Everyone remembers how Starbucks responded to allegations of systemic racism by closing down for a whole day of penance (which meant company-wide sensitivity training) followed by the decision that they would open all their locations—and most especially their bathrooms—to anyone without requiring a product purchase. In other words, it was the equivalent of putting out signs saying, “Loitering Welcome Here.”
As they say on the Interwebs, you’ll never guess what happened next! Actually, you don’t need to guess, but in case you’re curious, we have some social science on the question, in the form of a paper from two researchers at Boston College and one at the University of Texas, recently posted to the Social Science Research Network. The paper is entitled “The Perils of Private Provision of Public Goods.” Here’s the abstract, which is pretty startling even without decoding it from academeze (my highlights):
In May 2018, in response to protests, Starbucks changed its policies nationwide to allow anybody to sit in their stores and use the bathroom without making a purchase. Using a large panel of anonymized cellphone location data, we estimate that the policy led to a 7.3% decline in store attendance at Starbucks locations relative to other nearby coffee shops and restaurants. This decline cannot be calculated from Starbucks’ public disclosures, which lack the comparison group of other coffee shops. The decline in visits is around 84% larger for stores located near homeless shelters. The policy also affected the intensive margin of demand: remaining customers spent 4.1% less time in Starbucks relative to nearby coffee shops after the policy enactment. Wealthier customers reduced their visits more, but black and white customers were equally deterred. The policy led to fewer citations for public urination near Starbucks locations, but had no effect on other similar public order crimes. These results show the difficulties of companies attempting to provide public goods, as potential customers are crowded out by non-paying members of the public.

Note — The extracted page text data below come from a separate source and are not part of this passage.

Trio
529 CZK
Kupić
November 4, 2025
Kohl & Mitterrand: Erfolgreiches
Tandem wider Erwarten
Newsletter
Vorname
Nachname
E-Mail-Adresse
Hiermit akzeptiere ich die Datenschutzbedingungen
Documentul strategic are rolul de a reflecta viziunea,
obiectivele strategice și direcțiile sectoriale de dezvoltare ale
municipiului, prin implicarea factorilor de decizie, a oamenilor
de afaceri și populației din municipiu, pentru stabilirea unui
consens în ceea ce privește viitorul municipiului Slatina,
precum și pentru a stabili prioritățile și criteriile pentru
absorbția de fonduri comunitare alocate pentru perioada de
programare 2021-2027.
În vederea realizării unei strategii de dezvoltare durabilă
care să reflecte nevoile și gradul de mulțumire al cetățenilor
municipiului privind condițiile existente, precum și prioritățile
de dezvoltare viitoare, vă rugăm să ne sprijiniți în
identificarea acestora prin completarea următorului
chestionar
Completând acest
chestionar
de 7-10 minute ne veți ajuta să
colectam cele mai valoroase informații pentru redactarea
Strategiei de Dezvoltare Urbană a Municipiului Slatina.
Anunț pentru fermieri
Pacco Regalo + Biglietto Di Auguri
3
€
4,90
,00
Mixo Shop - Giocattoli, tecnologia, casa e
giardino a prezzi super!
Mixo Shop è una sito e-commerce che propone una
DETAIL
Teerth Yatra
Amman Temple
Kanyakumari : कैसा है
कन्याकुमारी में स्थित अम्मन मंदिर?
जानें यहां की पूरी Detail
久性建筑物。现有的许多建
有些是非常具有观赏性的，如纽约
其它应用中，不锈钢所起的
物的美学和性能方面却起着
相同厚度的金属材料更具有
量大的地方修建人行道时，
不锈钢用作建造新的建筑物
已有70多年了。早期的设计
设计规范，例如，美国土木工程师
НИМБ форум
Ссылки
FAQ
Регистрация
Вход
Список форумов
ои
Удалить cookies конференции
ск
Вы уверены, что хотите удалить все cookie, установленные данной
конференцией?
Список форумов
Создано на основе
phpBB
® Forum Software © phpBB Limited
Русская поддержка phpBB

The body of the complete article is even more explicit about the cost of Starbuck’s virtue-signaling, including “the new policy appears to have significantly reduced visits to Starbucks . . . These results suggest that the new policy has been costly to Starbucks. . .”
Too bad Starbuck’s former CEO Howard Schultz chickened out of running for president. Because what the field this year really needed was another hectoring liberal billionaire.